Cela pose clairement la question du choix politique, de la liberté de choix quand on est privé des outils intellectuels, et on ne parle pas uniquement de l’électorat de Mme Le Pen, mais aussi de ceux de MM. Macron, Mélenchon(partiellement), Hamon, etc., dans un pays pourtant riche d’une histoire politique et sociale; cela pose la question de la nécessité de clarifier ce pourquoi on fait de la politique, de ce qu’est être de gauche et de droite. Car ces repères sont essentiels; ils sont les marqueurs du rapport de classes, dévoyés parfois par la propagande et la corruption oligarchique, mais nécessaires à un choix politique clair et sans manipulation des citoyens; il faut préserver ces notions de droite et de gauche, se les réapproprier, les reconquérir, les débarrasser de leur perversion quand cet idéal de gauche et son contenu ont été trahis (par le Parti socialiste) ou instrumentalisés (par le Front national).
Il faut garder ces mots, ces outils comme un trésor collectif, essentiel à l’humanisme, la république, la démocratie, car ces mots et leurs contenus (droite, gauche, classes sociales, laïcité, vertu, égalité, bien public, fraternité, nationalisation, liberté, intérêt général…), sont les marqueurs de la démocratie républicaine, une idée de gauche ne nous y trompons pas, bien française à son origine.

Entrées de données enregistrées:
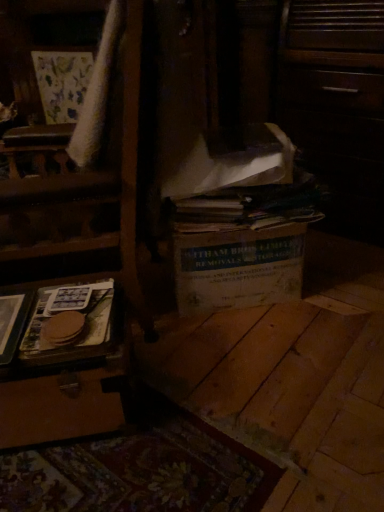
Question: Is wooden tray at left not near velvet-like beige armchair at upper left?

Choices:
 (A) yes
 (B) no

Answer: (A)

Question: From a real-world perspective, is wooden tray at left positioned under velvet-like beige armchair at upper left based on gravity?

Choices:
 (A) yes
 (B) no

Answer: (A)

Question: Is wooden tray at left taller than velvet-like beige armchair at upper left?

Choices:
 (A) yes
 (B) no

Answer: (B)

Question: Is wooden tray at left looking in the opposite direction of velvet-like beige armchair at upper left?

Choices:
 (A) no
 (B) yes

Answer: (A)

Question: From a real-world perspective, is wooden tray at left over velvet-like beige armchair at upper left?

Choices:
 (A) yes
 (B) no

Answer: (B)

Question: Does wooden tray at left have a lesser height compared to velvet-like beige armchair at upper left?

Choices:
 (A) no
 (B) yes

Answer: (B)

Question: Does velvet-like beige armchair at upper left lie in front of white cardboard box at center?

Choices:
 (A) no
 (B) yes

Answer: (A)

Question: Is velvet-like beige armchair at upper left oriented away from white cardboard box at center?

Choices:
 (A) no
 (B) yes

Answer: (A)

Question: Does velvet-like beige armchair at upper left appear on the right side of white cardboard box at center?

Choices:
 (A) yes
 (B) no

Answer: (B)

Question: Could you tell me if velvet-like beige armchair at upper left is facing white cardboard box at center?

Choices:
 (A) yes
 (B) no

Answer: (B)

Question: Is velvet-like beige armchair at upper left bigger than white cardboard box at center?

Choices:
 (A) yes
 (B) no

Answer: (A)

Question: Is velvet-like beige armchair at upper left shorter than white cardboard box at center?

Choices:
 (A) no
 (B) yes

Answer: (A)

Question: Does velvet-like beige armchair at upper left have a greater height compared to brown paper at lower left?

Choices:
 (A) no
 (B) yes

Answer: (B)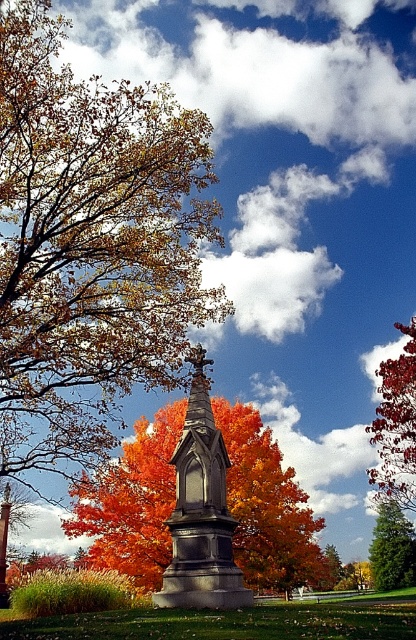
Which is above, smooth red tree at right or green textured tree at lower right?

smooth red tree at right

Does smooth red tree at right appear on the right side of green textured tree at lower right?

In fact, smooth red tree at right is to the left of green textured tree at lower right.

Is point (411, 458) less distant than point (398, 516)?

Yes, it is.

Find the location of `smooth red tree at right`. smooth red tree at right is located at coordinates (396, 426).

Is granite monument at center to the right of smooth red tree at right from the viewer's perspective?

In fact, granite monument at center is to the left of smooth red tree at right.

Looking at this image, is granite monument at center positioned in front of smooth red tree at right?

Yes.

The width and height of the screenshot is (416, 640). Identify the location of granite monument at center. (200, 512).

Between point (19, 323) and point (101, 518), which one is positioned behind?

The point (101, 518) is more distant.

Between point (148, 353) and point (260, 472), which one is positioned behind?

The point (260, 472) is more distant.

Find the location of `autumn leaves at center`. autumn leaves at center is located at coordinates pos(91,248).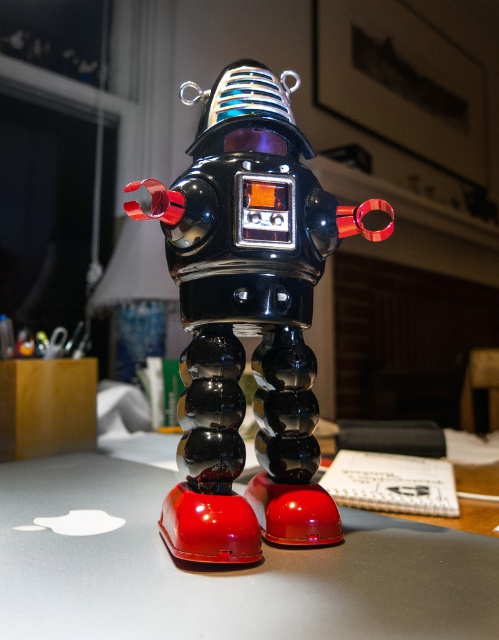
You are organizing a desk and need to place a new item between the glossy plastic robot at center and the glossy metallic table at center. Is this possible?

The glossy plastic robot at center is above the glossy metallic table at center, so there is no space between them for placing a new item.

You are organizing a desk and need to place a new item next to the glossy plastic robot at center. Considering the space it takes up, will there be enough room on the glossy metallic table at center for the new item?

The glossy plastic robot at center occupies less space than the glossy metallic table at center, so there should be enough room on the glossy metallic table at center for the new item.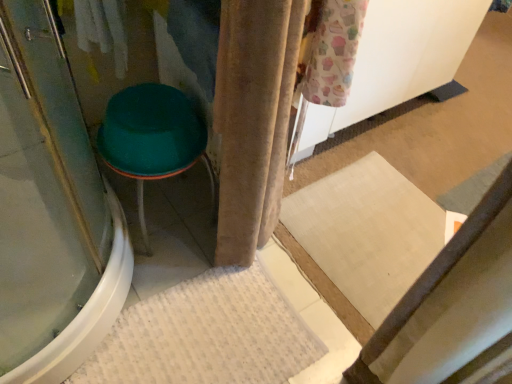
Find the location of `free space between beige velvet curtain at center and green plastic stool at left`. free space between beige velvet curtain at center and green plastic stool at left is located at coordinates (182, 244).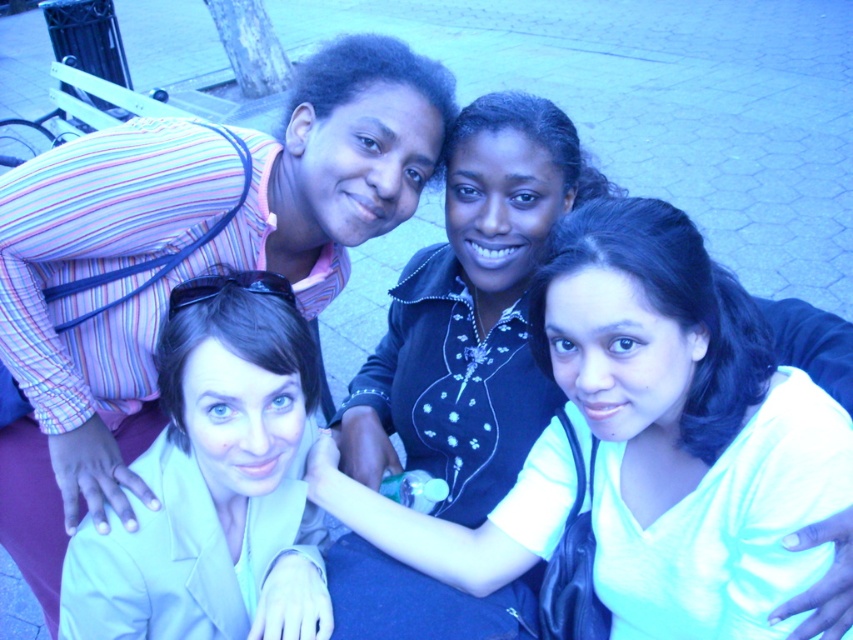
Question: Can you confirm if light blue fabric at center is positioned to the right of light beige fabric at lower left?

Choices:
 (A) yes
 (B) no

Answer: (A)

Question: Which of the following is the closest to the observer?

Choices:
 (A) light blue fabric at center
 (B) light beige fabric at lower left

Answer: (A)

Question: Where is light blue fabric at center located in relation to light beige fabric at lower left in the image?

Choices:
 (A) right
 (B) left

Answer: (A)

Question: Among these points, which one is nearest to the camera?

Choices:
 (A) (219, 346)
 (B) (701, 410)

Answer: (A)

Question: Is light blue fabric at center below light beige fabric at lower left?

Choices:
 (A) no
 (B) yes

Answer: (A)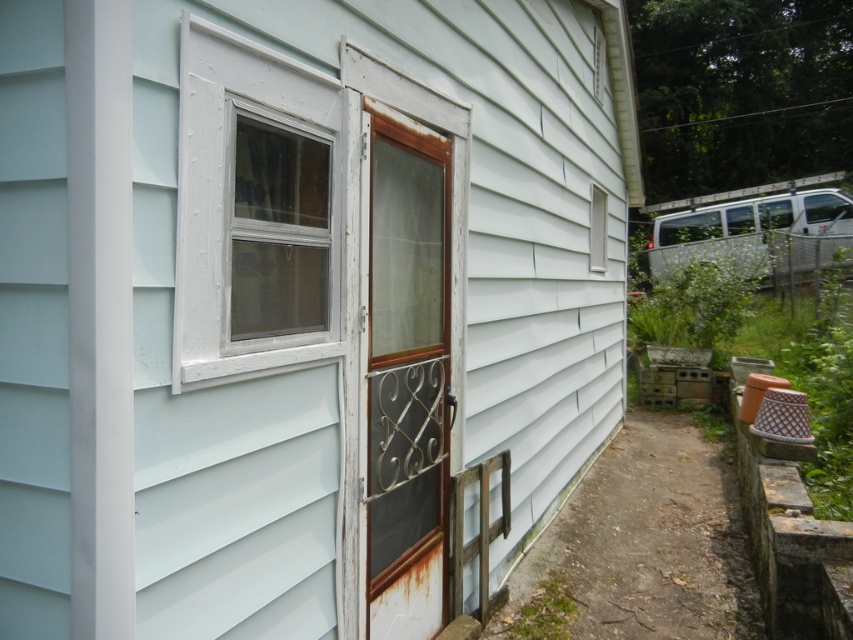
You are a painter who needs to touch up the windows on the light blue house. You see the white plastic window at upper left and the clear glass window at upper left. Which window is positioned higher up on the house?

The white plastic window at upper left is located above the clear glass window at upper left, so it is positioned higher up on the house.

From the picture: You are a painter standing 20 inches away from the light blue siding at center. You want to paint the clear glass window at upper left but need to know if you can reach it without moving closer. Can you reach it?

The light blue siding at center is 18.11 inches away from the clear glass window at upper left. Since you are already 20 inches away from the siding, the total distance to the window would be 18.11 plus 20 inches, totaling 38.11 inches. Therefore, you cannot reach the clear glass window at upper left without moving closer.

From the picture: You are standing in front of the light blue house. There is a point marked at coordinates (299, 301). What object is located at this point?

The point at coordinates (299, 301) marks light blue siding at center.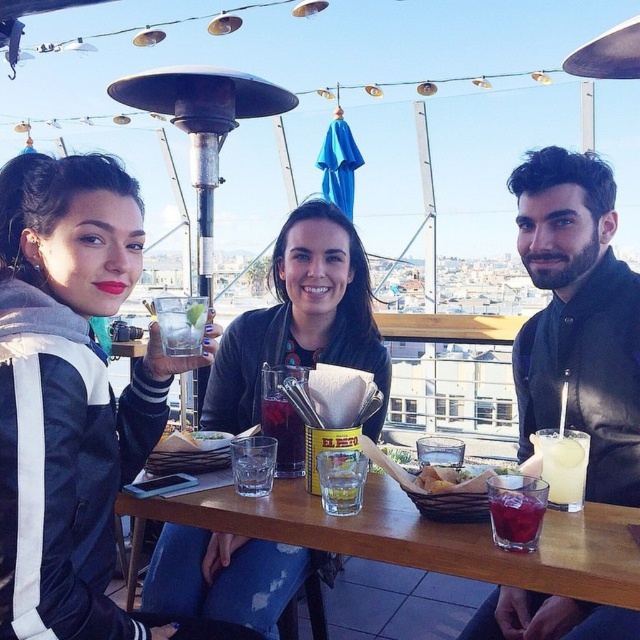
Question: Does yellow translucent glass at table right appear on the left side of yellow paper at center?

Choices:
 (A) no
 (B) yes

Answer: (A)

Question: In this image, where is matte black jacket at center located relative to translucent glass at table center?

Choices:
 (A) right
 (B) left

Answer: (A)

Question: Which of the following is the closest to the observer?

Choices:
 (A) (61, 582)
 (B) (339, 547)
 (C) (560, 454)

Answer: (A)

Question: Which of these objects is positioned closest to the golden crumbly bread at table center?

Choices:
 (A) wooden table at center
 (B) yellow translucent glass at table right
 (C) clear glass with ice at center
 (D) dark red liquid at table center

Answer: (D)

Question: Can you confirm if wooden table at center is positioned below yellow paper at center?

Choices:
 (A) yes
 (B) no

Answer: (A)

Question: Which point is closer to the camera?

Choices:
 (A) wooden table at center
 (B) yellow paper at center
 (C) translucent glass at table center

Answer: (A)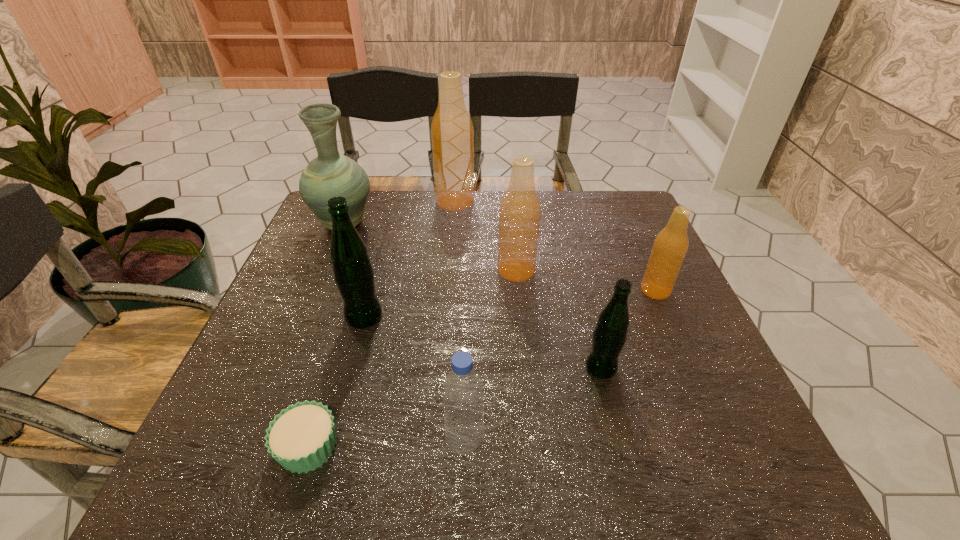
Locate an element on the screen. The image size is (960, 540). the leftmost tan beer bottle is located at coordinates (452, 134).

This screenshot has width=960, height=540. I want to click on the second beer bottle from left to right, so click(x=452, y=134).

Identify the location of pitcher. (331, 174).

Image resolution: width=960 pixels, height=540 pixels. I want to click on the second tan beer bottle from right to left, so click(520, 209).

Image resolution: width=960 pixels, height=540 pixels. Identify the location of the sixth object from left to right. (520, 209).

Locate an element on the screen. the bigger green beer bottle is located at coordinates (353, 273).

Locate an element on the screen. the farther green beer bottle is located at coordinates (353, 273).

At what (x,y) coordinates should I click in order to perform the action: click on the sixth farthest object. Please return your answer as a coordinate pair (x, y). Looking at the image, I should click on (609, 336).

The height and width of the screenshot is (540, 960). Find the location of `the seventh object from left to right`. the seventh object from left to right is located at coordinates 609,336.

Where is `the smallest tan beer bottle`? This screenshot has width=960, height=540. the smallest tan beer bottle is located at coordinates (670, 246).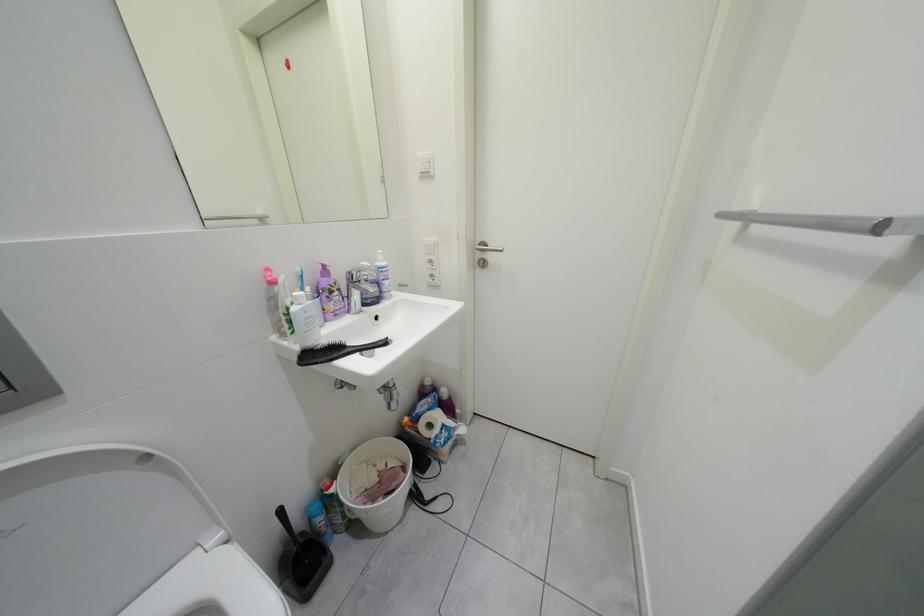
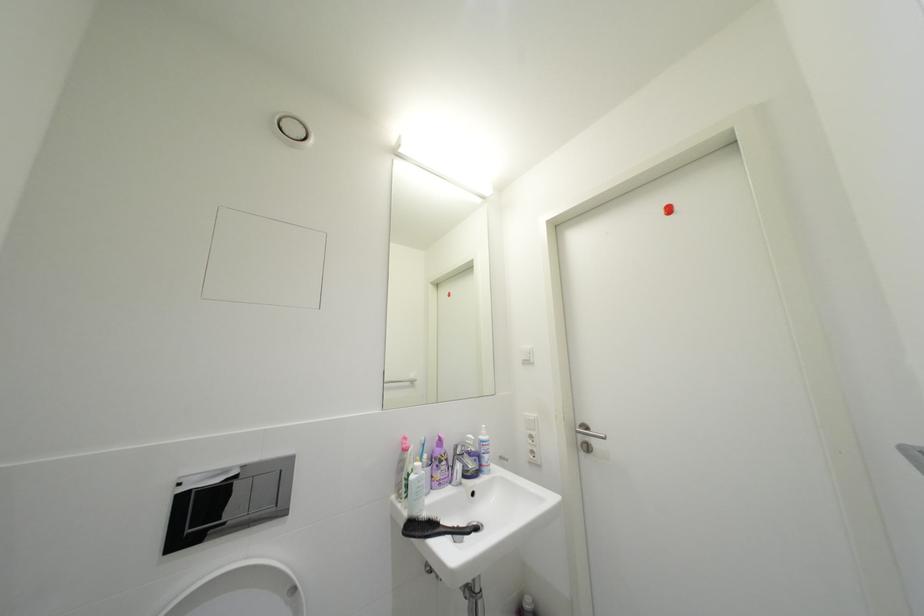
Based on the continuous images, in which direction is the camera rotating?

The rotation direction of the camera is left-up.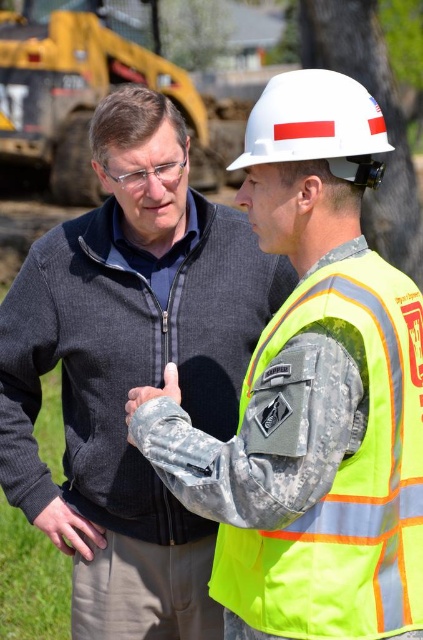
You are standing at the construction site and see two points marked in the image. The first point is at coordinates point [49,122] and the second is at point [132,413]. Which point is closer to you?

Point [49,122] is closer to you because it is further to the viewer than point [132,413].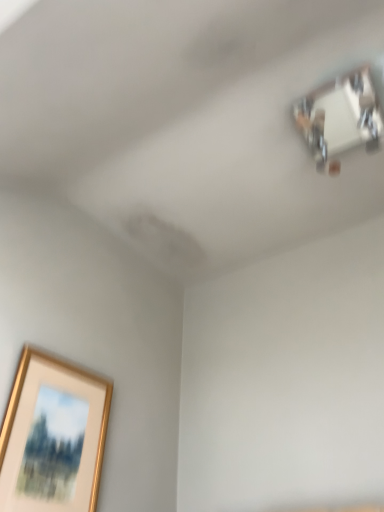
Question: Would you say gold metallic picture frame at lower left is inside or outside metallic reflective mirror at upper right?

Choices:
 (A) outside
 (B) inside

Answer: (A)

Question: From the image's perspective, relative to metallic reflective mirror at upper right, is gold metallic picture frame at lower left above or below?

Choices:
 (A) above
 (B) below

Answer: (B)

Question: Visually, is gold metallic picture frame at lower left positioned to the left or to the right of metallic reflective mirror at upper right?

Choices:
 (A) left
 (B) right

Answer: (A)

Question: Based on their sizes in the image, would you say metallic reflective mirror at upper right is bigger or smaller than gold metallic picture frame at lower left?

Choices:
 (A) small
 (B) big

Answer: (B)

Question: From a real-world perspective, is metallic reflective mirror at upper right physically located above or below gold metallic picture frame at lower left?

Choices:
 (A) above
 (B) below

Answer: (A)

Question: Is metallic reflective mirror at upper right inside the boundaries of gold metallic picture frame at lower left, or outside?

Choices:
 (A) outside
 (B) inside

Answer: (A)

QUESTIONS:
1 > Relevez toutes les personnalités politiques nommées dans l'extrait à propos de leur électorat.
2 > D'après l'extrait, par quel parti l'idéal de gauche a-t-il été trahi ?
Les lignes n'ont aucun rôle dans ces questions.

RÉSULTATS PAR QUESTION:
1 > Mme Le Pen, M. Macron, M. Mélenchon, M. Hamon

2 > Par le Parti socialiste.